- **Work request**
Find every line in the records that holds the string "bienestar". Copy each one.

- **Dataset**

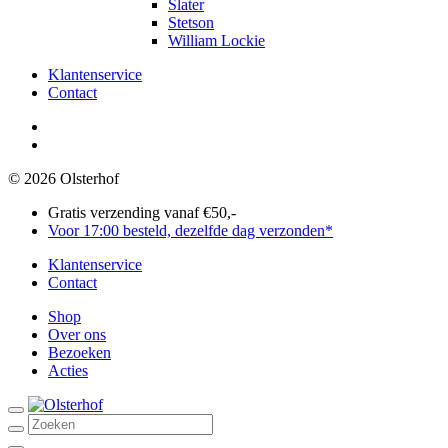
Slater
Stetson
William Lockie
Klantenservice
Contact
Olsterhof
op
Olsterhof
Facebook
op
© 2026 Olsterhof
Instagram
Gratis verzending vanaf €50,-
Voor 17:00 besteld, dezelfde dag verzonden*
Klantenservice
Contact
Shop
Over ons
Bezoeken
Acties
Search
for:
Account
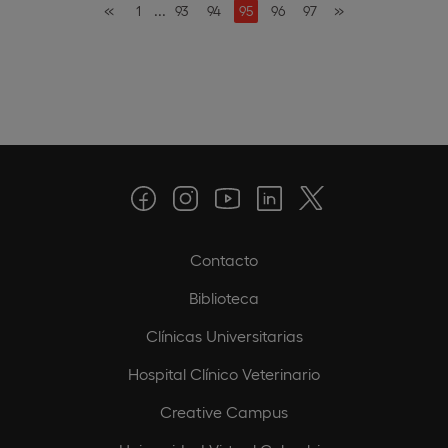
«
...
»
1
93
94
95
96
97
Contacto
Biblioteca
Clínicas Universitarias
Hospital Clínico Veterinario
Creative Campus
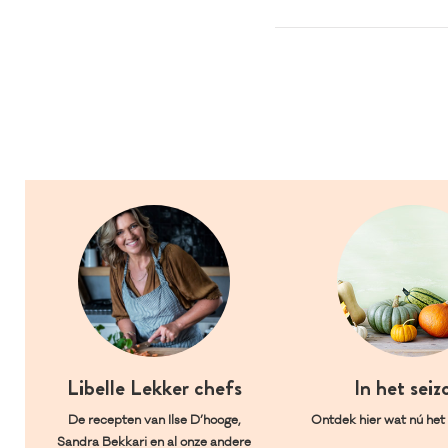
Libelle Lekker chefs
In het seiz
De recepten van Ilse D’hooge,
Ontdek hier wat nú het l
Sandra Bekkari en al onze andere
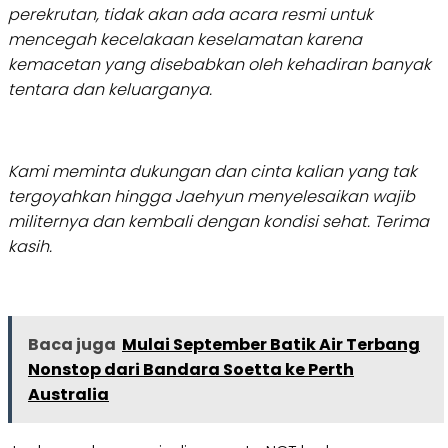
perekrutan, tidak akan ada acara resmi untuk
mencegah kecelakaan keselamatan karena
kemacetan yang disebabkan oleh kehadiran banyak
tentara dan keluarganya.
Kami meminta dukungan dan cinta kalian yang tak
tergoyahkan hingga Jaehyun menyelesaikan wajib
militernya dan kembali dengan kondisi sehat. Terima
kasih.
Baca juga
Mulai September Batik Air Terbang
Nonstop dari Bandara Soetta ke Perth
Australia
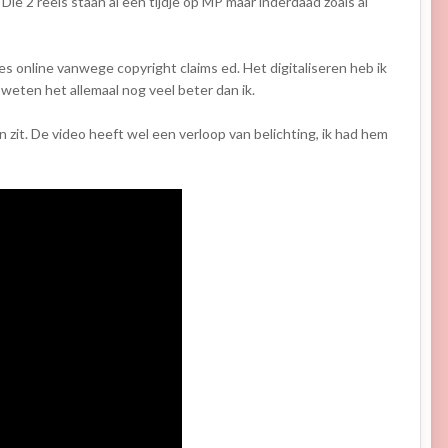
 2 reels staan al een tijdje op MP maar inderdaad zoals al
lles online vanwege copyright claims ed. Het digitaliseren heb ik
 weten het allemaal nog veel beter dan ik.
 zit. De video heeft wel een verloop van belichting, ik had hem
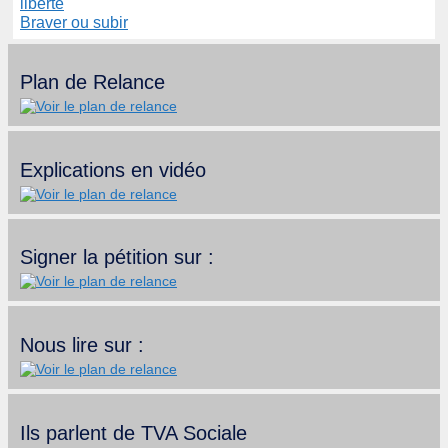
liberté
Braver ou subir
Plan de Relance
Explications en vidéo
Signer la pétition sur :
Nous lire sur :
Ils parlent de TVA Sociale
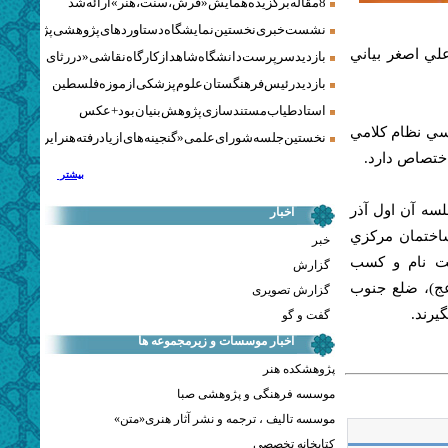
8 مقاله برگزیده همایش «فرش، سنت، هنر» ارائه شد
نشست خبری نخستین نمایشگاه دستاوردهای پژوهشی پژوهشگاه‌
لي اصغر بياني
بازدید سرپرست دانشگاه شاهد از کارگاه نقاشی «در رثای سیمرغ ت
بازدید رئیس فرهنگستان علوم پزشکی از موزه فلسطین
استاد طیاب مستندسازی پژوهش‌بنیان بود + عکس
سي نظام كلامي
نخستین جلسه شورای علمی «گنجینه‌های ازیادرفته هنر ایران» برگز
اختصاص دارد.
بیشتر
سه آن اول آذر
اخبار
 سالن صنيع‌الملك ساختمان مركزي
خبر
ثبت نام و كسب
گزارش
عج)، ضلع جنوب
گزارش تصویری
گفت و گو
اخبار موسسات و زیرمجموعه ها
پژوهشکده هنر
موسسه فرهنگی و پژوهشی صبا
موسسه تالیف ، ترجمه و نشر آثار هنری«متن»
کتابخانه تخصصی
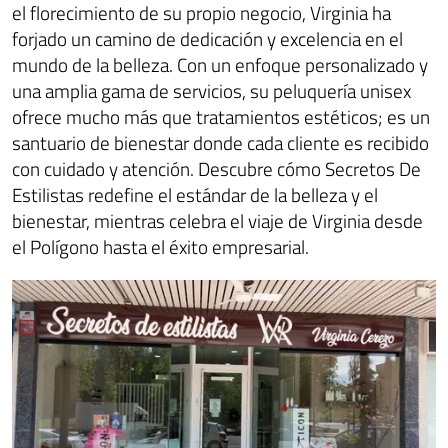
el florecimiento de su propio negocio, Virginia ha
forjado un camino de dedicación y excelencia en el
mundo de la belleza. Con un enfoque personalizado y
una amplia gama de servicios, su peluquería unisex
ofrece mucho más que tratamientos estéticos; es un
santuario de bienestar donde cada cliente es recibido
con cuidado y atención. Descubre cómo Secretos De
Estilistas redefine el estándar de la belleza y el
bienestar, mientras celebra el viaje de Virginia desde
el Polígono hasta el éxito empresarial.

- **Reply**
santuario de bienestar donde cada cliente es recibido
bienestar, mientras celebra el viaje de Virginia desde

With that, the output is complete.